Na pytanie - jak dawniej wyglądała dolina Czarnego, odpowiada – były dwie Szkoły, na Równym i w Czarnem, sklep, gospoda „ Fojtula” prowadzona przez p. Samca. Czynny był tartak Na Piłce a wcześniej „ za Austryje” w dolinie Białej Wisełki. Z rzemieślników byli stolarze, kowal Andrzej Szalbót, krawiec Bujok, tkacz Wisełka, który zginął w niemieckim obozie koncentracyjnym w Oświęcimiu. Na dużą skalę hodowano owce o czym świadczy ilość sałaszy, a było ich 3: sałasz Czarny, sałasz Pod Wyśnim i sałasz na Postrzednim. Ewenementem na skalę chyba nie tyko Wisły był młyn, napędzany wiatrem, stanowiący wlasność p. Pilcha zwanego Pieterkym. Jak w każdej wiślańskiej dolinie istniała w Czarnem orkiestra, którą tworzyli: Morżoł, Cieślar z Suchowianki, Pilch Jan „Pieterek” oraz Szalbót.
Jak wspomina Paweł Cieślar, dawniej ludzie żyli w zgodzie, jeden drugiego starał się rozumieć, domy nigdy nie zamykano, zarówno w dzień, kiedy pracowano w polu, ani na noc.
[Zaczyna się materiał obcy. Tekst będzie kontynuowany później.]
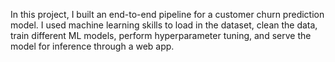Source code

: In this project, I built an end-to-end pipeline for a customer churn prediction model. I used machine learning skills to load in the dataset, clean the data, train different ML models, perform hyperparameter tuning, and serve the model for inference through a web app.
Pola grodzono jedynie przed bydłem. Na pytanie - co ludzie dawniej najbardziej sobie cenili - po chwili zastanowienia odpowiedział – PRACĘ, pracowity, gospodarski człowiek to poczciwy człowiek. Reprezentantem tych jakże prostych, a zarazem cennych lecz niestety zapomnianych wartości był Paweł Cieślar. Dzięki wielkiej pracowitości i wytrwałości z tego góralskiego chłopca – leśnego wozaka - doszedł do wielkich osiągnięć zawodowych a ponadto zyskał sobie wielkie poważanie, szacunek i uznanie wśród Wiślan.
Jarzy Kufa
Na podstawie fragmentów nagrań, rozmów przeprowadzonych z Cieślarem Pawłem w 2017r.